Quoted passage

—————

Introduction

This repository contains the code for BERT-JAM, which is adapted from the bertnmt repository.

Requirements and Installation

PyTorch version: 1.2
Python version: 3.7
Versions of other packages are shown in the version.txt file

Installing from source

To install fairseq from source and develop locally:

cd bertnmt
pip install --editable .

Getting Started

Data Preparation

First, download the bert model files and put them under the ./pretrained directory. The folder structure should look like this:

bertnmt
|---bert
|---data-bin
|---docs
|---examples
|---fairseq
|---fairseq-cli
|---my
|---pretrained
|   |---bert-base-german-uncased
|   |   |---config.json
|   |   |---pytorch_model.bin
|   |   |---vocab.txt
|---save
|---scripts
|---test

The scripts for pre-precessing the data are under the ./examples/translation/script/ directory. For example, run the following code to pre-process the iwslt'14 De_En data.

—————

Work instruction A
Rewrite the BERT-JAM README from "PyTorch version: 1.2" to "install --editable .", swapping "locally" for "on your own machine".
Work instruction B
Write the next part of the BERT-JAM README, starting after its final sentence.

Saved data entries:
—————

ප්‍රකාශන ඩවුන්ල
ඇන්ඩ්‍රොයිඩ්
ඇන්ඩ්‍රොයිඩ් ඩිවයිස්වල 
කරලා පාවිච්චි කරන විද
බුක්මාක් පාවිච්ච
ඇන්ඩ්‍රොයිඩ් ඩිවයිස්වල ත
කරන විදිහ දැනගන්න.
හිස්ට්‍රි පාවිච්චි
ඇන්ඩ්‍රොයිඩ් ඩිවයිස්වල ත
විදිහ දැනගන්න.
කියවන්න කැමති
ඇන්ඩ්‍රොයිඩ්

—————

Written response A
PyTorch version: 1.2
Python version: 3.7
Versions of other packages are shown in the version.txt file

Installing from source

To install fairseq from source and develop on your own machine:

cd bertnmt
pip install --editable .

Written response B
cd ./examples/translation/
bash script/prepare-iwslt14.de2en.sh
cd iwslt14.tokenized.de-en
bash ../script/makedataforbert.sh de

Then preprocess data as in Fairseq:

src=de
tgt=en
TEXT=examples/translation/iwslt14.tokenized.de-en
python preprocess.py --source-lang $src --target-lang $tgt \
  --trainpref $TEXT/train --validpref $TEXT/valid --testpref $TEXT/test \
  --destdir $DATADIR/iwslt14_de_en/  --joined-dictionary \
  --bert-model-name pretrained/bert-base-german-uncased

Training

The model is trained following the three-phase optimization strategy. Use the fairseq scripts the train the model. The following scripts show how to train the model for the iwslt14 De-En dataset. For the first phase:

BERT=bert-base-german-uncased
src=de
tgt=en
model=bt_glu_joint
ARCH=${model}_iwslt_de_en
DATAPATH=data-bin/iwslt14.tokenized.$src-$tgt
SAVE=save/${model}.iwslt14.$src-$tgt.$BERT.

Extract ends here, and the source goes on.